### The task
In the data that follows, find the line with "2: (128, 85)"; transcribe it, every later line up to the one with "17: (493, 11)", and that line as well, exactly and with no others.

(Data entries)

Segment Open

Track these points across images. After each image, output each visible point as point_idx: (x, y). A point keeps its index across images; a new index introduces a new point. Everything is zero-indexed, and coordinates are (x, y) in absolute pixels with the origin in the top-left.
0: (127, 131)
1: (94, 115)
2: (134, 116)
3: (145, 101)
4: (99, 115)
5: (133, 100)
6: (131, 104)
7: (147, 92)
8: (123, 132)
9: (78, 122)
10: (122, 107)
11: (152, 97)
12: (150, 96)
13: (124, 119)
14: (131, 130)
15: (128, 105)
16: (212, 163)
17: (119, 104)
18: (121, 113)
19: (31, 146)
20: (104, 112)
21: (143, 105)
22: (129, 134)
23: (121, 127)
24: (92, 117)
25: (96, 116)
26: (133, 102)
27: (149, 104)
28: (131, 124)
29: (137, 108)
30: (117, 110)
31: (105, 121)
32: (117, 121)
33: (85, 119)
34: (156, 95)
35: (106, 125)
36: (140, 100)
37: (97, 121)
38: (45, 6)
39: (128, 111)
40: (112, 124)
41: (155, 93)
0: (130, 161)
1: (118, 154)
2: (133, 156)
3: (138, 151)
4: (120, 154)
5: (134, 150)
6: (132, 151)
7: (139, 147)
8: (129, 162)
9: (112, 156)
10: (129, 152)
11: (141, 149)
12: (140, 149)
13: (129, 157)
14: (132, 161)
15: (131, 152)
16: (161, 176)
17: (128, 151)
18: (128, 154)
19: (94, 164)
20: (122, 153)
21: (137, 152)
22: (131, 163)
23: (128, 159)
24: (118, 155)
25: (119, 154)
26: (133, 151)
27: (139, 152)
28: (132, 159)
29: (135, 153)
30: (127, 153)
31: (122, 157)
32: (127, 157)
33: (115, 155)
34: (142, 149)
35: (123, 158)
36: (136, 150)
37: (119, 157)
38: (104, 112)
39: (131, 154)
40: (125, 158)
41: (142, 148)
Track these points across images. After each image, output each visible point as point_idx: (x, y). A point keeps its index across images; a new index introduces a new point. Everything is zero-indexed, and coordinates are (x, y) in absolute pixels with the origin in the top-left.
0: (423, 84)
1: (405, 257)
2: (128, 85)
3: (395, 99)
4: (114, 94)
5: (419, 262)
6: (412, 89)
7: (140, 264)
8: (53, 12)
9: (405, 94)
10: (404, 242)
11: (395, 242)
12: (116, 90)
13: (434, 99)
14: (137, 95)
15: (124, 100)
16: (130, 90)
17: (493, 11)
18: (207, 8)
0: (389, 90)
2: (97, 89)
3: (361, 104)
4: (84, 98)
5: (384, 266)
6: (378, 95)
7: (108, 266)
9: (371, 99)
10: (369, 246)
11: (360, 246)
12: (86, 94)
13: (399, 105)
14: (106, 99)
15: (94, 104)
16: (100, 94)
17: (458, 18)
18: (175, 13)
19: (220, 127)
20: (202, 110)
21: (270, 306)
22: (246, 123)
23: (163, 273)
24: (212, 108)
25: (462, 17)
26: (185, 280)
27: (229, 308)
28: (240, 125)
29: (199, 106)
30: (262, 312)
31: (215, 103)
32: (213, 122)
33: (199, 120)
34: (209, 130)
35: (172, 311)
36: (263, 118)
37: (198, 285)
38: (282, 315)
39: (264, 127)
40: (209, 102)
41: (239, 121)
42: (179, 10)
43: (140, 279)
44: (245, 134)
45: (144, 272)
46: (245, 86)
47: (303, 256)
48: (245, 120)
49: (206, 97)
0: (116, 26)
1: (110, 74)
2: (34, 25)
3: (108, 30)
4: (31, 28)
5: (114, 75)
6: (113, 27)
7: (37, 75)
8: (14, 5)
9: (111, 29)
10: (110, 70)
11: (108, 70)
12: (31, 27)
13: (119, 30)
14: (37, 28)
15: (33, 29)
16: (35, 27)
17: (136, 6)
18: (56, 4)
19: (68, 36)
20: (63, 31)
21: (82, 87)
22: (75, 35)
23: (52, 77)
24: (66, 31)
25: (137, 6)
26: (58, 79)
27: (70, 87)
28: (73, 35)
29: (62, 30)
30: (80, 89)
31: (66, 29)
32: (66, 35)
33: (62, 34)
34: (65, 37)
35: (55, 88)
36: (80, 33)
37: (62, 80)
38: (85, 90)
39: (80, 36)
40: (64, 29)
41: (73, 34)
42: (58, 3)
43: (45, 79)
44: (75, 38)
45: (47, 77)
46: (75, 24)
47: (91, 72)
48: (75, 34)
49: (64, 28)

Segment Closed
Segment Open

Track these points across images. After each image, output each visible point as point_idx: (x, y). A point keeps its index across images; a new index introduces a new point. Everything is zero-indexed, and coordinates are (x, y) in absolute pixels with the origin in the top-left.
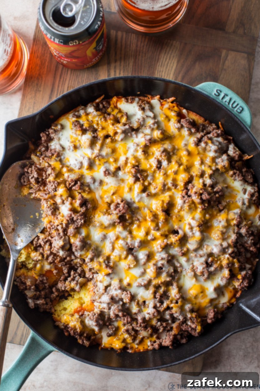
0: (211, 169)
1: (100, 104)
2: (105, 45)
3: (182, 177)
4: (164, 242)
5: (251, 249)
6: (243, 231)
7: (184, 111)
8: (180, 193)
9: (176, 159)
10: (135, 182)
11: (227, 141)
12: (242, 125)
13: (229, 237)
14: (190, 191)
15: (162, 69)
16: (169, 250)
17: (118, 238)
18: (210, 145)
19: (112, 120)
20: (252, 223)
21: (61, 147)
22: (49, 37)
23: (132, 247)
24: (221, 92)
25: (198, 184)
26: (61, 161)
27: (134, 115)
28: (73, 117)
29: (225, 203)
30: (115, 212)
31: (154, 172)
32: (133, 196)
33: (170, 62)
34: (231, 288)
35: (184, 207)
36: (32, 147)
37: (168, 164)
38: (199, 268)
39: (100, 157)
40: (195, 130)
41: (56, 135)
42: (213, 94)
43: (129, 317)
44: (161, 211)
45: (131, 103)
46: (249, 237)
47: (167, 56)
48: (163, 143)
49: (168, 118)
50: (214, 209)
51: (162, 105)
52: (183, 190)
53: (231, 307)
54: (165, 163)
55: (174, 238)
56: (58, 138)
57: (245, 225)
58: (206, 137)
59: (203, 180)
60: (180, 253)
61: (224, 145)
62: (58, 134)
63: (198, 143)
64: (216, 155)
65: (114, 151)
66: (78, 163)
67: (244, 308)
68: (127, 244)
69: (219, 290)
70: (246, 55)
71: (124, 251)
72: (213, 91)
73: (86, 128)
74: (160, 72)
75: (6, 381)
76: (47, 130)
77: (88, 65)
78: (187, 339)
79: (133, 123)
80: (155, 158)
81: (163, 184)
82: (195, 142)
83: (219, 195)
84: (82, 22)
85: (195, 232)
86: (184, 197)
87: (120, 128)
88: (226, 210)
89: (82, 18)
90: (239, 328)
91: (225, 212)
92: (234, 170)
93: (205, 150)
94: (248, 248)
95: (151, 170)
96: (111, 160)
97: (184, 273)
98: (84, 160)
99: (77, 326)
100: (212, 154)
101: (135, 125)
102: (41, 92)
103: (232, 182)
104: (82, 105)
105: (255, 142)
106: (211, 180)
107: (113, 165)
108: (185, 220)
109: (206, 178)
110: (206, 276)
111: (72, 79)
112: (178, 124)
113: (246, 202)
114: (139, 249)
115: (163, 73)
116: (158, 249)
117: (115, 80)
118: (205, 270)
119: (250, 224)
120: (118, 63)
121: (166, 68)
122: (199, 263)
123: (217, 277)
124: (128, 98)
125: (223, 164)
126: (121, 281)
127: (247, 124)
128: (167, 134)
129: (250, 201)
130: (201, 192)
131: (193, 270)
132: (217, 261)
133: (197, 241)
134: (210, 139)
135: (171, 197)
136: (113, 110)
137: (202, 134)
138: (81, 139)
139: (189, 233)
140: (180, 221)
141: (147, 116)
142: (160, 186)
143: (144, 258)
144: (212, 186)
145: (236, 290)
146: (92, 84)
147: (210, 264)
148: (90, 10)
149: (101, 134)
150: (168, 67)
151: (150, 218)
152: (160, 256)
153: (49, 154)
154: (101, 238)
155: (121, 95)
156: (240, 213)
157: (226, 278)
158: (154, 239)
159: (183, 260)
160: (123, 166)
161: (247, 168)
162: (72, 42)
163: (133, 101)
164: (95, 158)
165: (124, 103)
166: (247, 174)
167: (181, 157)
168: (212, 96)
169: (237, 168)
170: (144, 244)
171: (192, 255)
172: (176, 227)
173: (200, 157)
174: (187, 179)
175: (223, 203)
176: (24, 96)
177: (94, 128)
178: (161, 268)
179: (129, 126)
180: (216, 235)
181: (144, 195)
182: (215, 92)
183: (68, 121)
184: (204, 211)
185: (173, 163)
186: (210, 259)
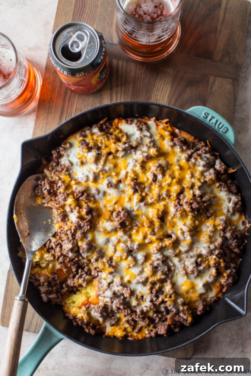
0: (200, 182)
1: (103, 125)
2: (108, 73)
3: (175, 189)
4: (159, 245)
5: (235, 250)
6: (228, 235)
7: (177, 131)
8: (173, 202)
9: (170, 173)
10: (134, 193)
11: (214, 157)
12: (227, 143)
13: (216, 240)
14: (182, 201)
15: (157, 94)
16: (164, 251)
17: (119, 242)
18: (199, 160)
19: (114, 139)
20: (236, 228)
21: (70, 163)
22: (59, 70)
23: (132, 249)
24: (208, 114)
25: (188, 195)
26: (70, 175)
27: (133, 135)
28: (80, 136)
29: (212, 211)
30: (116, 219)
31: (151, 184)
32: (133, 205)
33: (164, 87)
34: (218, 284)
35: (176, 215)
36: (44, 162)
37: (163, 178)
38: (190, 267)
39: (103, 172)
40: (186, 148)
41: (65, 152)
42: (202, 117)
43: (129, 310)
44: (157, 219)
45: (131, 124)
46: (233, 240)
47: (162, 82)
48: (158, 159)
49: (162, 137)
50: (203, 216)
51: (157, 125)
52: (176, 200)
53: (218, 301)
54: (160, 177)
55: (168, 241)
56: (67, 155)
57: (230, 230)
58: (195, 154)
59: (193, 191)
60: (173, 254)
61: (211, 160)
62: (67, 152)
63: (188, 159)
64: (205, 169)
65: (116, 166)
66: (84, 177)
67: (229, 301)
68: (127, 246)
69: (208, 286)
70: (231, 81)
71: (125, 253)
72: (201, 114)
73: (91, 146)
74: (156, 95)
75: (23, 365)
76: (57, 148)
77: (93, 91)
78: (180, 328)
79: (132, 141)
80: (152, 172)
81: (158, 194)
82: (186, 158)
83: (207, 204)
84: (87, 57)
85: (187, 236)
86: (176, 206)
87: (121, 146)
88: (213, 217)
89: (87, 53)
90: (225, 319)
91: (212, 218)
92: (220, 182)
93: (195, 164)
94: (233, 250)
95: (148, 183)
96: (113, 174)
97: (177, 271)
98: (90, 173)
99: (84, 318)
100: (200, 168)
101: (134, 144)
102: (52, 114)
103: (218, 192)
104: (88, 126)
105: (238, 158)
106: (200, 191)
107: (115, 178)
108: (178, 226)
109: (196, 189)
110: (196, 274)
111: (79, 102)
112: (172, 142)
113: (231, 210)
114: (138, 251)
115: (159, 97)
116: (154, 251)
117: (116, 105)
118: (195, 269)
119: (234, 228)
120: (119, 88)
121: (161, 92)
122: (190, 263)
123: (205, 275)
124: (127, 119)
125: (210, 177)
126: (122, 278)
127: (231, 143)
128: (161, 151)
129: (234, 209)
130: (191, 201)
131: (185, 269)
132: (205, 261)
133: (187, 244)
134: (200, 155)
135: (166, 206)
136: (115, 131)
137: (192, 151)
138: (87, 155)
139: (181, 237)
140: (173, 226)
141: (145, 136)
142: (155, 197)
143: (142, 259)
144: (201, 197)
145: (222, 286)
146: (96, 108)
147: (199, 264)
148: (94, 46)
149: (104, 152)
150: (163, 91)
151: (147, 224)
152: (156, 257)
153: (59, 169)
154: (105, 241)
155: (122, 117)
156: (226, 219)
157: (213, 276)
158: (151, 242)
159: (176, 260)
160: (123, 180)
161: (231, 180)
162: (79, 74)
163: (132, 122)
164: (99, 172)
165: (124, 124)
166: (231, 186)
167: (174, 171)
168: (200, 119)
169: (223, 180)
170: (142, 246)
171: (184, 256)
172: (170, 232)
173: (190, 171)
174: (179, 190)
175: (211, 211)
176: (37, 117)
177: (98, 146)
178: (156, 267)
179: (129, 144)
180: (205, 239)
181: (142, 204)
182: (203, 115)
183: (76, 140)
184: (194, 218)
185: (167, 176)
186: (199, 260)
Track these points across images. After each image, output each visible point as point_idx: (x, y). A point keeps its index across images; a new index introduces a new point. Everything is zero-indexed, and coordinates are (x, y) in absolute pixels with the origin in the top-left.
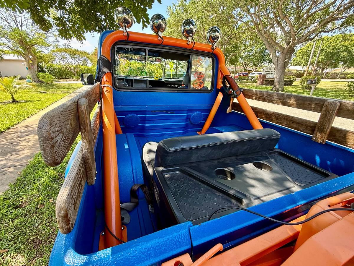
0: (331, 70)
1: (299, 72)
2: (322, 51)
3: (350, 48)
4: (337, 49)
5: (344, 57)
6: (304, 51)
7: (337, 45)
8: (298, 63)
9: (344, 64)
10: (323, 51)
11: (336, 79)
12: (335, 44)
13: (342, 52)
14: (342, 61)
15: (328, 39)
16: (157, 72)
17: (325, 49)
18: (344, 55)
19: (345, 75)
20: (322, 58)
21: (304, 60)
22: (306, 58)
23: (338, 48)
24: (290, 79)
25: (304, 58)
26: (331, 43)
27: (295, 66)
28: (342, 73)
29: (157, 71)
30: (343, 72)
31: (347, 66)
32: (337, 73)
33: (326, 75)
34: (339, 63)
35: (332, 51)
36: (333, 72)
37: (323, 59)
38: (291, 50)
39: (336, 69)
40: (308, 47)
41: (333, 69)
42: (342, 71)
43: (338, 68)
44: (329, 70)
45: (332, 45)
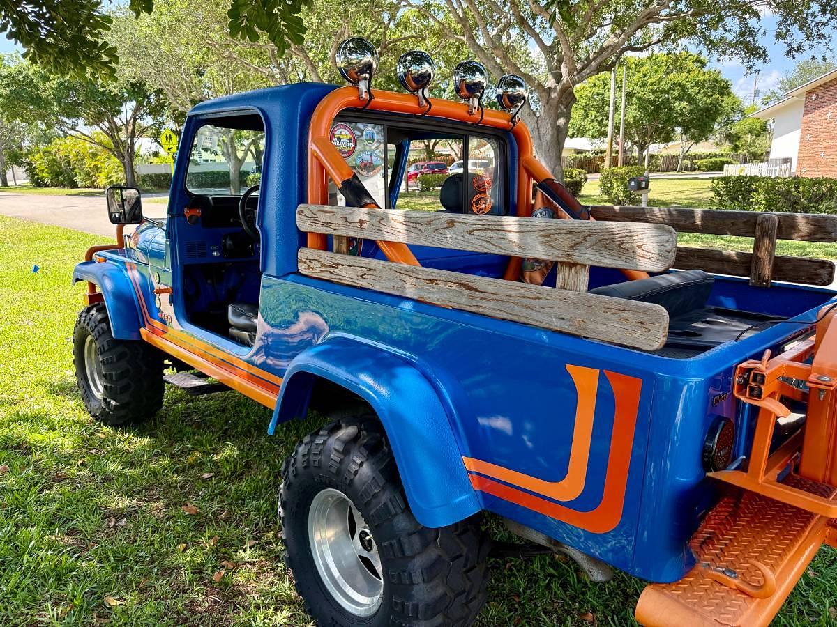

Segment Closed

### Solution below
2: (128, 85)
3: (395, 99)
4: (114, 94)
5: (419, 262)
6: (412, 89)
7: (140, 264)
8: (53, 12)
9: (405, 94)
10: (404, 242)
11: (395, 242)
12: (116, 90)
13: (434, 99)
14: (137, 95)
15: (124, 100)
16: (130, 90)
17: (493, 11)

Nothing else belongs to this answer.